I was in a predicament.
“Let me talk to your father,” I said. “Let me explain. He will not dare to do me any harm. He will send me away peacefully. I don’t want to stay here.”
“Too late. He has already dressed in his ceremonial robes, and the bill of the ‘toekang’ bird is hanging in his ears. The entire country is alarmed. It is the ‘takvet pared,’ the fear of weakness, that you have inspired in them. They are afraid that you, a white woman, may be queen, and they will kill us both if they cannot kill you separately. My father has stirred them up in order to make me afraid for you, and now it is too late.”
I begged Joe to return and ask him once more to put me aboard the Palipoeti and send me back to Long Iram. He finally agreed, and left unwillingly.
It was quite dusk now, and I was growing hysterical. I had to escape … alone. I ran out of my little house, across
the enclosure to the fence through which we had come. I followed, as best I could, the tiny trail we had made from the river. I grew more and more frightened as dark came on. Finally, I started to crawl, never realizing in my fear that in order to see me one would have to be within a few yards, and after half an hour or more of torture I reached the bank of the Mahakan River, torn and scratched up and exhausted.
It took me another hysterical quarter of an hour to find the canoe where he had dragged it. But I cannot describe how happy I felt and how safe when I succeeded in pushing that heavy and unwieldy boat into the current and was caught hold of by the swift waters and whirled out into mid-stream.
It was night, and I could see nothing.

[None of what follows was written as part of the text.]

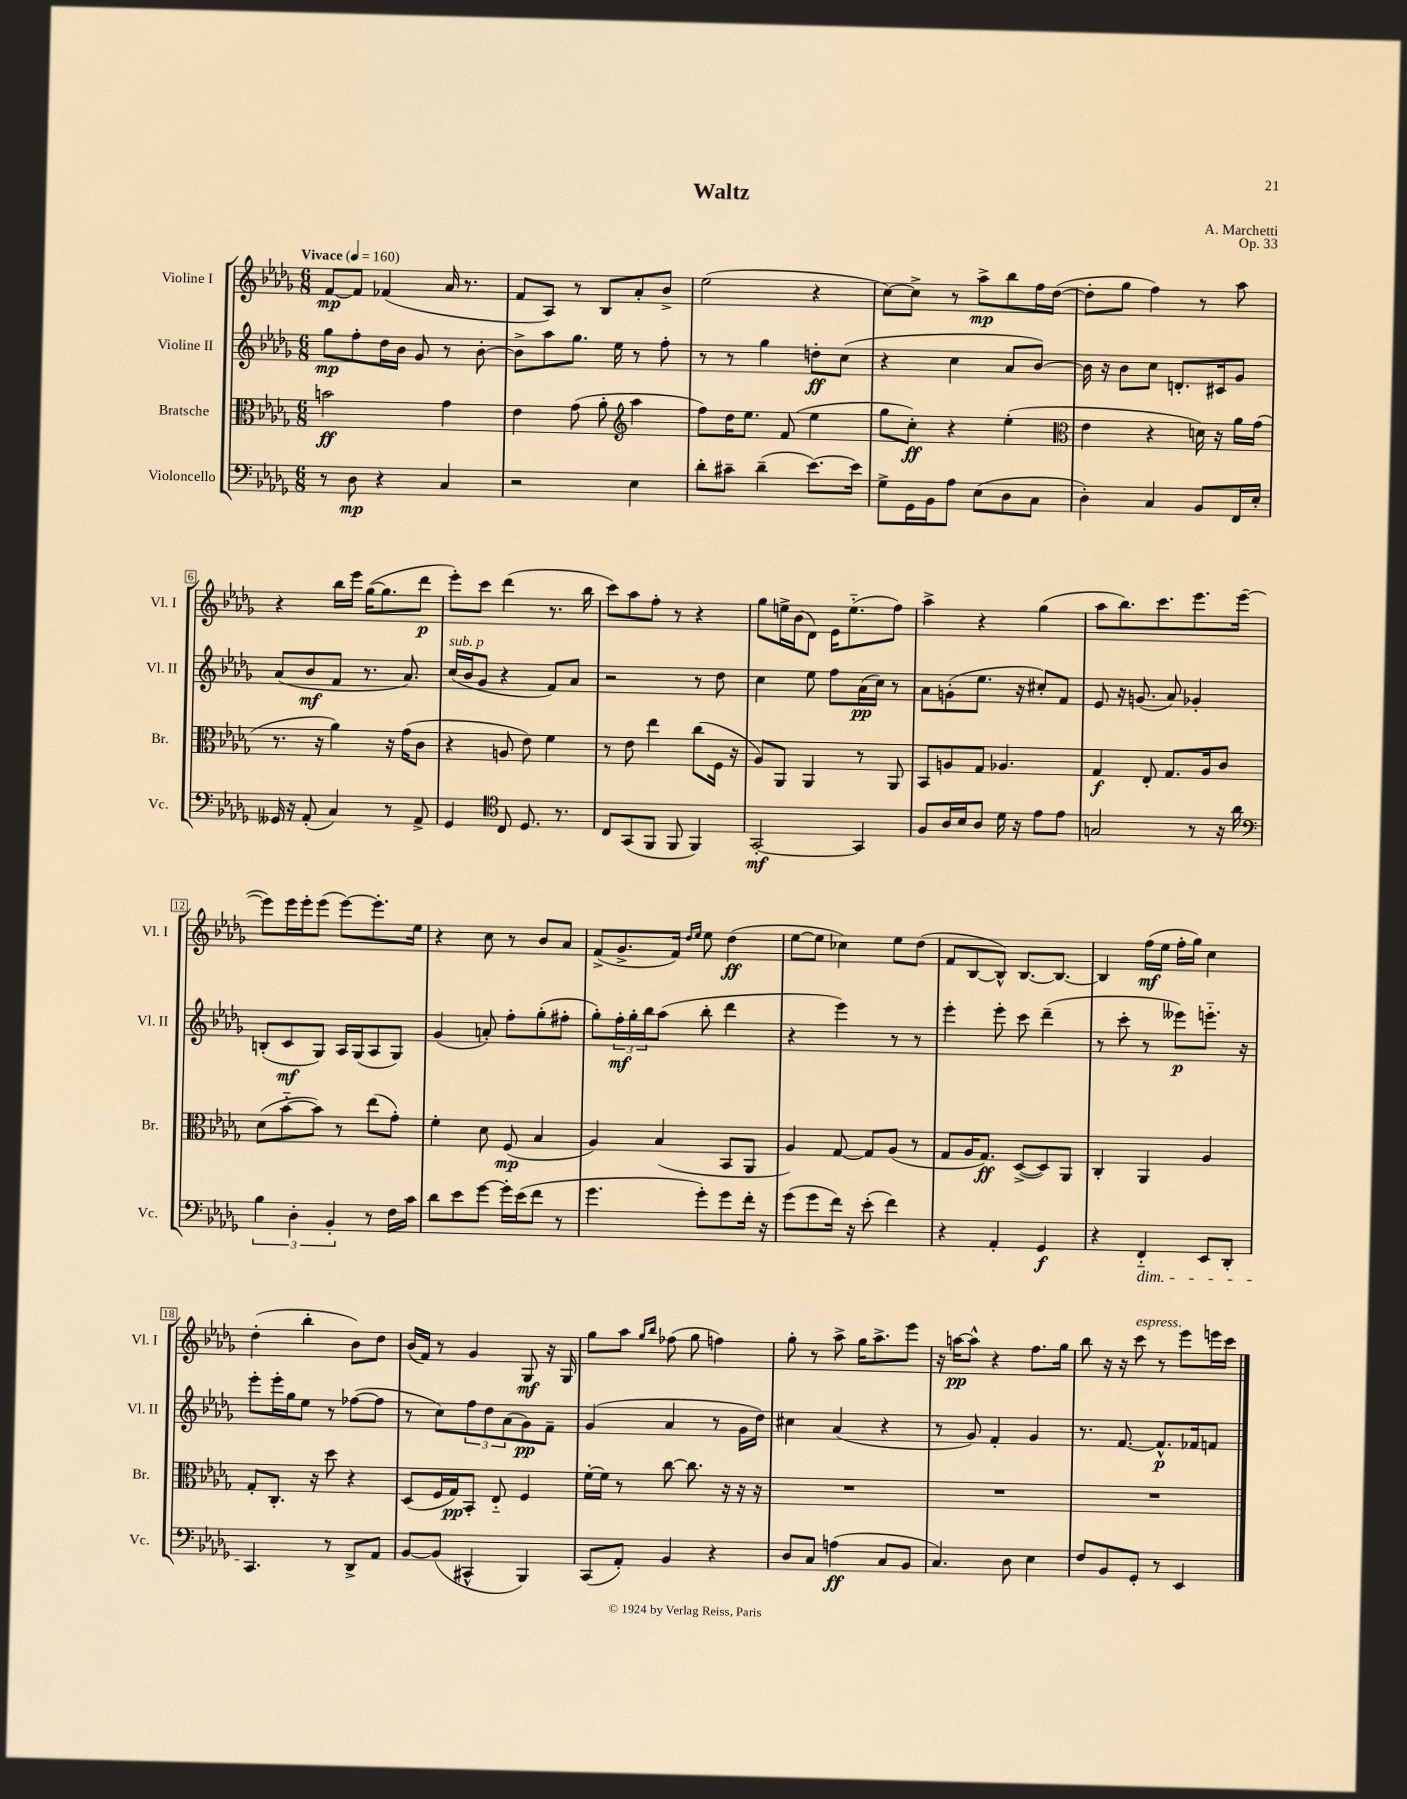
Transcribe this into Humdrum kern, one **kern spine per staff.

I thought of crocodiles, animals that scream overhead and around the banks of the river, monkeys, and creatures that never existed in Borneo. I was in terror of everything, and especially of the lithe, powerful, bronzed, hairless men who were probably behind me in their swifter boats, fanatically pursuing me to carry my head triumphantly back for “the good of the race.”
Finally I could stand it no more. I fell asleep with my arm dragging overside, paddle and all. I awoke hours later, cold and wet and sick. I abandoned myself to everything, letting the current take the boat on, drifting and sleeping. I had lost one paddle.
Finally it was morning. The dugout had caught on a low-hanging tree branch and was broadside to it, and the water was nearly mounting over the gunwales.
My fear returned, although I was now so stiff with muscular pain and cold that I thought death was almost better. I pushed clear and began paddling again. I could see a little settlement of Dyak houses with their thatched roofs, and about them children running. I was not seen yet. Could I get by them? You can imagine my terror.
On down the river. All day long I drifted or paddled, half starved, and baked by the sun when I was in the open or bitten by the jungle damp when the river narrowed and flowed through the dank wood country. Then I saw twenty or more canoes ahead of me, and some heavier craft. Round the bend there seemed to be some sort of a larger settlement. I wondered whether I should go boldly by it, or try to hide.